◆ **Provided records**
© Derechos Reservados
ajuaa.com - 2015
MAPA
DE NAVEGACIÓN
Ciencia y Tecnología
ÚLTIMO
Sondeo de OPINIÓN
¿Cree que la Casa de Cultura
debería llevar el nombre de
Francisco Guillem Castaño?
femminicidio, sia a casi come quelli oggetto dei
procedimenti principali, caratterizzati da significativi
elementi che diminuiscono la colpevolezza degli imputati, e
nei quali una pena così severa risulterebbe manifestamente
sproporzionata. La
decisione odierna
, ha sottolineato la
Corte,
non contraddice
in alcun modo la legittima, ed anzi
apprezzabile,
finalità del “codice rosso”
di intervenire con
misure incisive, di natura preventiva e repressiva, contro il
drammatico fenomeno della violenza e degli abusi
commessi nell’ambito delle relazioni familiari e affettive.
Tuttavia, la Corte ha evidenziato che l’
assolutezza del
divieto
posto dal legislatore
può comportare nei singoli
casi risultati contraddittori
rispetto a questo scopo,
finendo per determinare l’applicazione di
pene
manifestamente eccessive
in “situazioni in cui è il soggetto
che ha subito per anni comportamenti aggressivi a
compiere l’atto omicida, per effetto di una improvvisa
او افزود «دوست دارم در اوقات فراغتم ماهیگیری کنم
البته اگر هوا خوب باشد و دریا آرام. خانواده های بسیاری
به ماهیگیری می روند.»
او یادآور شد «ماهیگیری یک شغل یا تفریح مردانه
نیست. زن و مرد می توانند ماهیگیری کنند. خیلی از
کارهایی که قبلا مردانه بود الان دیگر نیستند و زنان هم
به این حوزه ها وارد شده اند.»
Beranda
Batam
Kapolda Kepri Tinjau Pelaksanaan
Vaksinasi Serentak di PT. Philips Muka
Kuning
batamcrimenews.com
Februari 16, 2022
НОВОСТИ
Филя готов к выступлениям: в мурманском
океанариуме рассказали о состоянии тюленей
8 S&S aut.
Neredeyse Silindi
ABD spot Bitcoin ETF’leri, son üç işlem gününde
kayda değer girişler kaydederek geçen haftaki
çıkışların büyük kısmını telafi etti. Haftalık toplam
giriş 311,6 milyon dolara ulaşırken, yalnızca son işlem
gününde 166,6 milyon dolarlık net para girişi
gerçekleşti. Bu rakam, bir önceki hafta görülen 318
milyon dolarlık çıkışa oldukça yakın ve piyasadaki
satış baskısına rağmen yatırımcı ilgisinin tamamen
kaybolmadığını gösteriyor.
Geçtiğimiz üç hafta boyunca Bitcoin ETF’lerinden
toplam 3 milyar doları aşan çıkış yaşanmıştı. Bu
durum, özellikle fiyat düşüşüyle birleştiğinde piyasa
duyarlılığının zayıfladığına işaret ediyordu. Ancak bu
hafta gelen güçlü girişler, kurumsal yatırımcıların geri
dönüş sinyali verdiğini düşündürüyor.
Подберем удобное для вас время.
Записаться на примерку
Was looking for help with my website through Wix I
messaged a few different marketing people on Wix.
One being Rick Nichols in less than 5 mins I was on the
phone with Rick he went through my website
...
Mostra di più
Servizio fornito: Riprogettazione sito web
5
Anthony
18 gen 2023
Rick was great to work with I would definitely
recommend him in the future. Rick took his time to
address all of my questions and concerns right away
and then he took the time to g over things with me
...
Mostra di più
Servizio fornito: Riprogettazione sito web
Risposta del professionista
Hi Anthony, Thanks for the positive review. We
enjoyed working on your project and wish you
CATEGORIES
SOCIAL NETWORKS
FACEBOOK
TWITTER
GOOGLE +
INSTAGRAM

◆ **Exercise goal**
Please report every line in the entries above that holds the string "toplam".

◆ **Solution to the problem**
çıkışların büyük kısmını telafi etti. Haftalık toplam
toplam 3 milyar doları aşan çıkış yaşanmıştı. Bu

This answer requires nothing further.